## ACTIVITY
Within the data below, copy each line where the string "Esenler" is found.

## DATA SUPPLIED
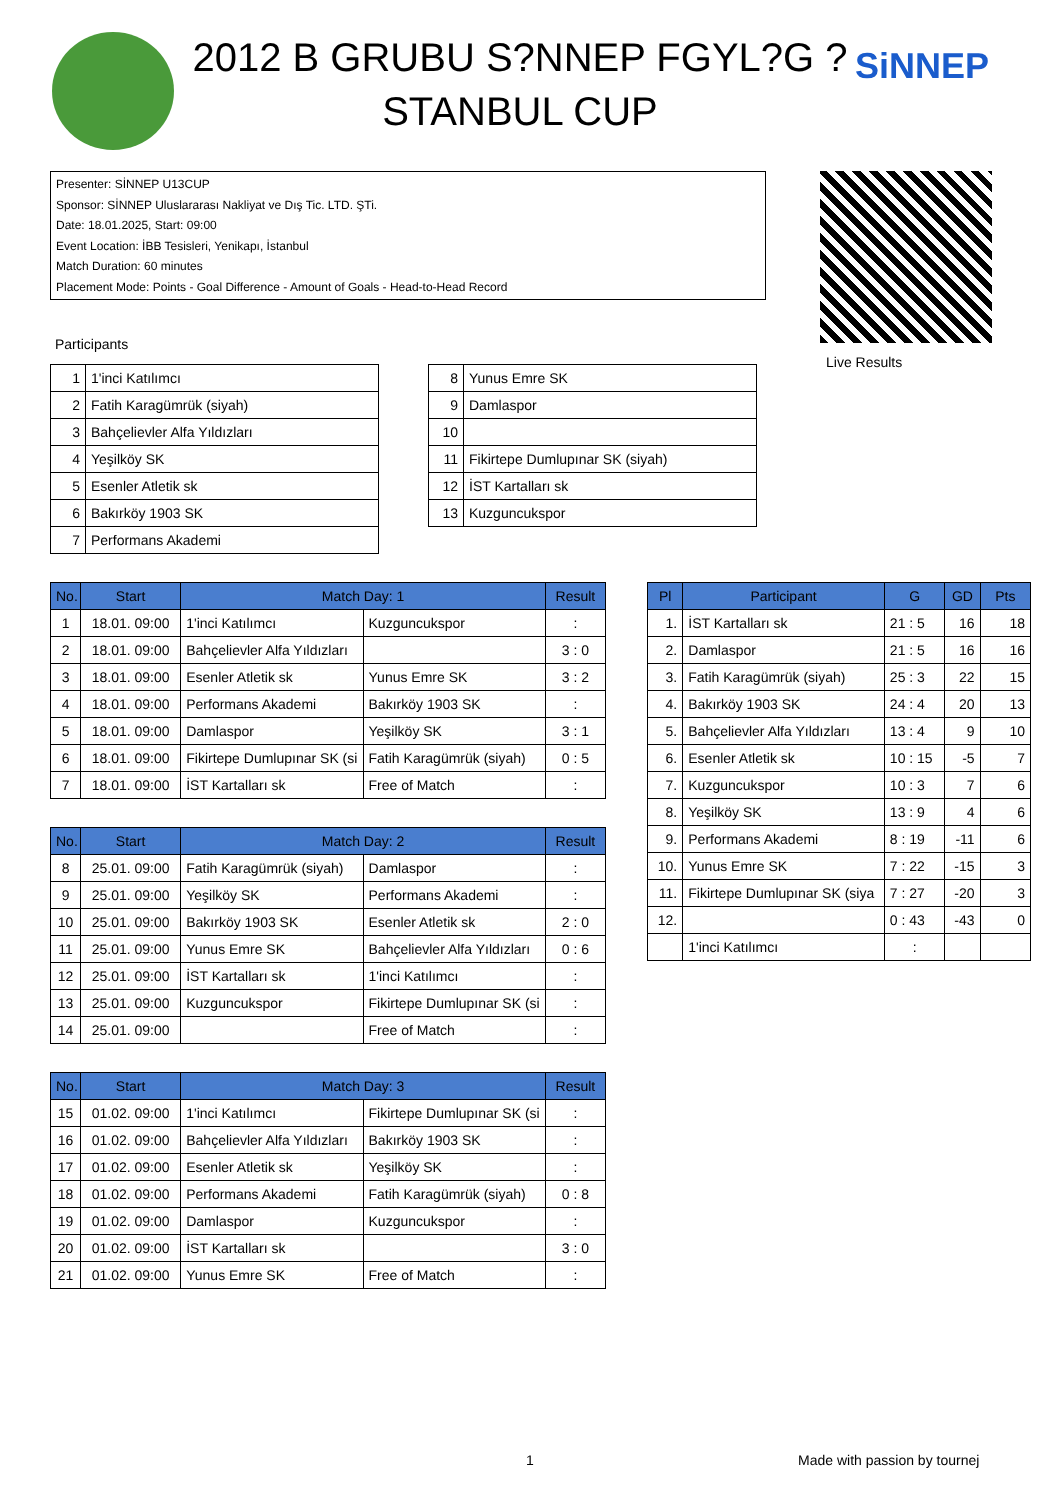2012 B GRUBU S?NNEP FGYL?G ?STANBUL CUP
SiNNEP
Presenter: SİNNEP U13CUP
Sponsor: SİNNEP Uluslararası Nakliyat ve Dış Tic. LTD. ŞTi.
Date: 18.01.2025, Start: 09:00
Event Location: İBB Tesisleri, Yenikapı, İstanbul
Match Duration: 60 minutes
Placement Mode: Points - Goal Difference - Amount of Goals - Head-to-Head Record
Live Results
Participants
| 1 | 1'inci Katılımcı |
| 2 | Fatih Karagümrük (siyah) |
| 3 | Bahçelievler Alfa Yıldızları |
| 4 | Yeşilköy SK |
| 5 | Esenler Atletik sk |
| 6 | Bakırköy 1903 SK |
| 7 | Performans Akademi |
| 8 | Yunus Emre SK |
| 9 | Damlaspor |
| 10 | |
| 11 | Fikirtepe Dumlupınar SK (siyah) |
| 12 | İST Kartalları sk |
| 13 | Kuzguncukspor |
| No. | Start | Match Day: 1 | | Result |
| --- | --- | --- | --- | --- |
| 1 | 18.01. 09:00 | 1'inci Katılımcı | Kuzguncukspor | : |
| 2 | 18.01. 09:00 | Bahçelievler Alfa Yıldızları | | 3 : 0 |
| 3 | 18.01. 09:00 | Esenler Atletik sk | Yunus Emre SK | 3 : 2 |
| 4 | 18.01. 09:00 | Performans Akademi | Bakırköy 1903 SK | : |
| 5 | 18.01. 09:00 | Damlaspor | Yeşilköy SK | 3 : 1 |
| 6 | 18.01. 09:00 | Fikirtepe Dumlupınar SK (si | Fatih Karagümrük (siyah) | 0 : 5 |
| 7 | 18.01. 09:00 | İST Kartalları sk | Free of Match | : |
| No. | Start | Match Day: 2 | | Result |
| --- | --- | --- | --- | --- |
| 8 | 25.01. 09:00 | Fatih Karagümrük (siyah) | Damlaspor | : |
| 9 | 25.01. 09:00 | Yeşilköy SK | Performans Akademi | : |
| 10 | 25.01. 09:00 | Bakırköy 1903 SK | Esenler Atletik sk | 2 : 0 |
| 11 | 25.01. 09:00 | Yunus Emre SK | Bahçelievler Alfa Yıldızları | 0 : 6 |
| 12 | 25.01. 09:00 | İST Kartalları sk | 1'inci Katılımcı | : |
| 13 | 25.01. 09:00 | Kuzguncukspor | Fikirtepe Dumlupınar SK (si | : |
| 14 | 25.01. 09:00 | | Free of Match | : |
| No. | Start | Match Day: 3 | | Result |
| --- | --- | --- | --- | --- |
| 15 | 01.02. 09:00 | 1'inci Katılımcı | Fikirtepe Dumlupınar SK (si | : |
| 16 | 01.02. 09:00 | Bahçelievler Alfa Yıldızları | Bakırköy 1903 SK | : |
| 17 | 01.02. 09:00 | Esenler Atletik sk | Yeşilköy SK | : |
| 18 | 01.02. 09:00 | Performans Akademi | Fatih Karagümrük (siyah) | 0 : 8 |
| 19 | 01.02. 09:00 | Damlaspor | Kuzguncukspor | : |
| 20 | 01.02. 09:00 | İST Kartalları sk | | 3 : 0 |
| 21 | 01.02. 09:00 | Yunus Emre SK | Free of Match | : |
| Pl | Participant | G | GD | Pts |
| --- | --- | --- | --- | --- |
| 1. | İST Kartalları sk | 21 : 5 | 16 | 18 |
| 2. | Damlaspor | 21 : 5 | 16 | 16 |
| 3. | Fatih Karagümrük (siyah) | 25 : 3 | 22 | 15 |
| 4. | Bakırköy 1903 SK | 24 : 4 | 20 | 13 |
| 5. | Bahçelievler Alfa Yıldızları | 13 : 4 | 9 | 10 |
| 6. | Esenler Atletik sk | 10 : 15 | -5 | 7 |
| 7. | Kuzguncukspor | 10 : 3 | 7 | 6 |
| 8. | Yeşilköy SK | 13 : 9 | 4 | 6 |
| 9. | Performans Akademi | 8 : 19 | -11 | 6 |
| 10. | Yunus Emre SK | 7 : 22 | -15 | 3 |
| 11. | Fikirtepe Dumlupınar SK (siya | 7 : 27 | -20 | 3 |
| 12. | | 0 : 43 | -43 | 0 |
| | 1'inci Katılımcı | : | | |
1 Made with passion by tournej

## TASK RESPONSE
| 5 | Esenler Atletik sk |
| 3 | 18.01. 09:00 | Esenler Atletik sk | Yunus Emre SK | 3 : 2 |
| 10 | 25.01. 09:00 | Bakırköy 1903 SK | Esenler Atletik sk | 2 : 0 |
| 17 | 01.02. 09:00 | Esenler Atletik sk | Yeşilköy SK | : |
| 6. | Esenler Atletik sk | 10 : 15 | -5 | 7 |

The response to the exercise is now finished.